Seine-Saint-Denis : la vidéo d’un restaurateur refusant de servir des femmes voilées enflamme le web

Les policiers, prévenus, sont intervenus. 

“Madame, les terroristes sont musulmans et tous les musulmans sont terroristes”. Publiée sur Internet dimanche 28 août par un site communautaire, la vidéo a vite embrasé le réseau. Filmée par deux femmes musulmanes dans un restaurant, l’enregistrement montre un homme, qui serait le restaurateur, refuser de servir deux de ses clientes sous prétexte qu’elles portent le voile.

“On ne veut pas être servies par des racistes”, explique une cliente alors que l’homme lui répond : ”Les racistes ils ne tuent pas les gens. Les racistes comme moi !”. Il précise ensuite être “dans un pays laïque” et avoir “le droit d’avoir une opinion”. L’homme demande ensuite aux clientes, qui ont appelé la police entre temps, de quitter les lieux.

Toutefois, l'enregistrement, qui débute en plein milieu de la conversation, ne permet pas de comprendre avec exactitude dans quel contexte la scène s'est déroulée, ni ce qui a déclenché les hostilités entre les deux clientes et le restaurateur présumé.

Les internautes se déchaînent

Contacté, le restaurateur n’était pas joignable. Toujours est-il que depuis la parution de la vidéo sur Internet, les internautes se sont donnés pour mission de “ruiner la réputation de ce restaurant sur tous les espaces en ligne où il est listé”, déclenchant une véritable tempête, notamment sur Twitter.

Selon l’Express, le commissariat de police de Villepinte et Tremblay-en-France confirme que “des policiers sont bien intervenus” dans l’établissement ce soir-là, sans que l’on ne puisse savoir si une plainte a été déposée.
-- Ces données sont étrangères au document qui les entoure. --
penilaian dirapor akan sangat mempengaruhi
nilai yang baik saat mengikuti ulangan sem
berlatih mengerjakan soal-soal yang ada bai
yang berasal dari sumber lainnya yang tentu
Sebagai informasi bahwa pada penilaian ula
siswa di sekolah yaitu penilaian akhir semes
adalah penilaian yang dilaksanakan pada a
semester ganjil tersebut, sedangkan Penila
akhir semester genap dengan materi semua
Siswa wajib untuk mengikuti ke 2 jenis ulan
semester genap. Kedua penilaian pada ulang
De son côté, Laurence Rossignol, ministre des Familles, de l'Enfance et des Droits des femmes a décidé de saisir la Délégation interministérielle à la lutte contre le racisme et l'antisémitisme (DILCRA) :

Des jeunes demandent des comptes au restaurateur

Contacté par la fondatrice du site MeltingBook, Nadia Henri-Moulaï, le restaurateur ne serait pas, selon cette dernière, “conscient de la portée de son acte”. Elle explique qu’il ‘regrette ce qu’il s’est passé. Il dit avoir ‘pété un plomb car un ami à lui est tombé au Bataclan et c’était son anniversaire à ce moment-là”. Il regretterait d’avoir fait ‘un amalgame’”.

Dans l'après-midi, plusieurs jeunes de la communauté musulmane de Tremblay sont allés à la rencontre du patron afin de lui demander des explications, rapporte Le Parisien. Durant l'échange, tendu, l'homme a présenté ses “excuses” expliquant avoir dérapé compte tenu du contexte actuel. Il a une nouvelle fois évoqué son “ami qui est mort au Bataclan”. Les personnes présentes, elles, lui ont répété que ces actes “n'étaient en rien liés à l'islam”.